_ACTIVITY_
Print each entry in full, word for word, with no pictures in the result.

^^^^

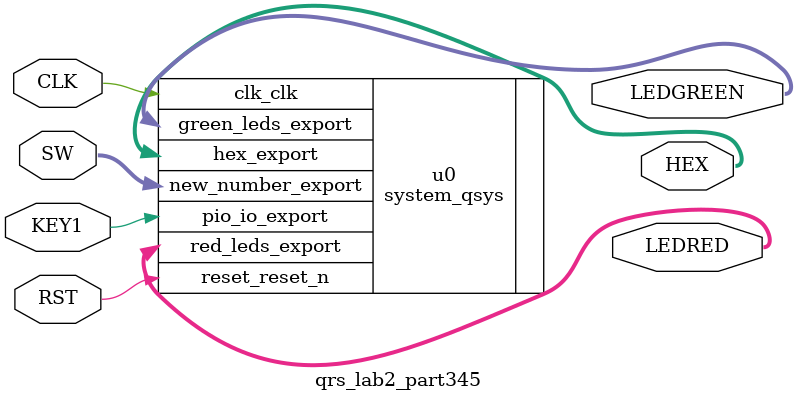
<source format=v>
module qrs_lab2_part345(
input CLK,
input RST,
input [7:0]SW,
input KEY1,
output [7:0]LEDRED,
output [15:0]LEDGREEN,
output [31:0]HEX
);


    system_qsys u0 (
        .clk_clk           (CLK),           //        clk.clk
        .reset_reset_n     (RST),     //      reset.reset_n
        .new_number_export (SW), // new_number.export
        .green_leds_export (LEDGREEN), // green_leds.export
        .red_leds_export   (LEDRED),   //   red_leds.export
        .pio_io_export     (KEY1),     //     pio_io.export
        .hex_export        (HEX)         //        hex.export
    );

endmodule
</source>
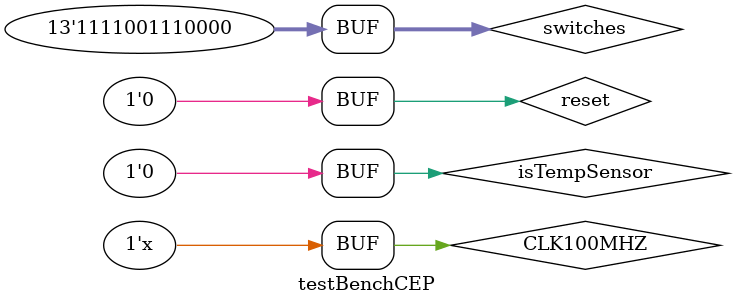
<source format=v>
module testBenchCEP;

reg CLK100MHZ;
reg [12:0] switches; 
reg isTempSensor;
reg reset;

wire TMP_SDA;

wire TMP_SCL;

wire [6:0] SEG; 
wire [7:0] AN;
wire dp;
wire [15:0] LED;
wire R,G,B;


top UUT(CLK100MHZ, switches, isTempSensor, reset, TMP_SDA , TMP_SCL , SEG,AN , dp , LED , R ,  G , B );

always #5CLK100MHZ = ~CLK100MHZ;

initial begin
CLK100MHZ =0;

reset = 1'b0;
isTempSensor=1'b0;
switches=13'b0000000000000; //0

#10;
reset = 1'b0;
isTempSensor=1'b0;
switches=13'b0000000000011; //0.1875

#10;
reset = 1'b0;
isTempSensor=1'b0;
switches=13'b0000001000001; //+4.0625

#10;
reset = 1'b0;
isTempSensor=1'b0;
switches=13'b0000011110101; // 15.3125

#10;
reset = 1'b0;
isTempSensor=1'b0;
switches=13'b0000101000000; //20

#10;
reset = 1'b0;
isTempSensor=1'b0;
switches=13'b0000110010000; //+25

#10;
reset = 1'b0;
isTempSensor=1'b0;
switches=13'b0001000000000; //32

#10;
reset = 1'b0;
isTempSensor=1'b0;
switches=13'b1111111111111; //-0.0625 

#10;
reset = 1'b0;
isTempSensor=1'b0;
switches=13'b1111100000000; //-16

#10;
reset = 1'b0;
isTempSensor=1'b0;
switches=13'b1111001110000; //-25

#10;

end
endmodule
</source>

^^^^

_REPLY TO THE EXERCISE_
<source format=v>
module qrs_lab2_part345(
input CLK,
input RST,
input [7:0]SW,
input KEY1,
output [7:0]LEDRED,
output [15:0]LEDGREEN,
output [31:0]HEX
);


    system_qsys u0 (
        .clk_clk           (CLK),           //        clk.clk
        .reset_reset_n     (RST),     //      reset.reset_n
        .new_number_export (SW), // new_number.export
        .green_leds_export (LEDGREEN), // green_leds.export
        .red_leds_export   (LEDRED),   //   red_leds.export
        .pio_io_export     (KEY1),     //     pio_io.export
        .hex_export        (HEX)         //        hex.export
    );

endmodule
</source>
<source format=v>
module testBenchCEP;

reg CLK100MHZ;
reg [12:0] switches; 
reg isTempSensor;
reg reset;

wire TMP_SDA;

wire TMP_SCL;

wire [6:0] SEG; 
wire [7:0] AN;
wire dp;
wire [15:0] LED;
wire R,G,B;


top UUT(CLK100MHZ, switches, isTempSensor, reset, TMP_SDA , TMP_SCL , SEG,AN , dp , LED , R ,  G , B );

always #5CLK100MHZ = ~CLK100MHZ;

initial begin
CLK100MHZ =0;

reset = 1'b0;
isTempSensor=1'b0;
switches=13'b0000000000000; //0

#10;
reset = 1'b0;
isTempSensor=1'b0;
switches=13'b0000000000011; //0.1875

#10;
reset = 1'b0;
isTempSensor=1'b0;
switches=13'b0000001000001; //+4.0625

#10;
reset = 1'b0;
isTempSensor=1'b0;
switches=13'b0000011110101; // 15.3125

#10;
reset = 1'b0;
isTempSensor=1'b0;
switches=13'b0000101000000; //20

#10;
reset = 1'b0;
isTempSensor=1'b0;
switches=13'b0000110010000; //+25

#10;
reset = 1'b0;
isTempSensor=1'b0;
switches=13'b0001000000000; //32

#10;
reset = 1'b0;
isTempSensor=1'b0;
switches=13'b1111111111111; //-0.0625 

#10;
reset = 1'b0;
isTempSensor=1'b0;
switches=13'b1111100000000; //-16

#10;
reset = 1'b0;
isTempSensor=1'b0;
switches=13'b1111001110000; //-25

#10;

end
endmodule
</source>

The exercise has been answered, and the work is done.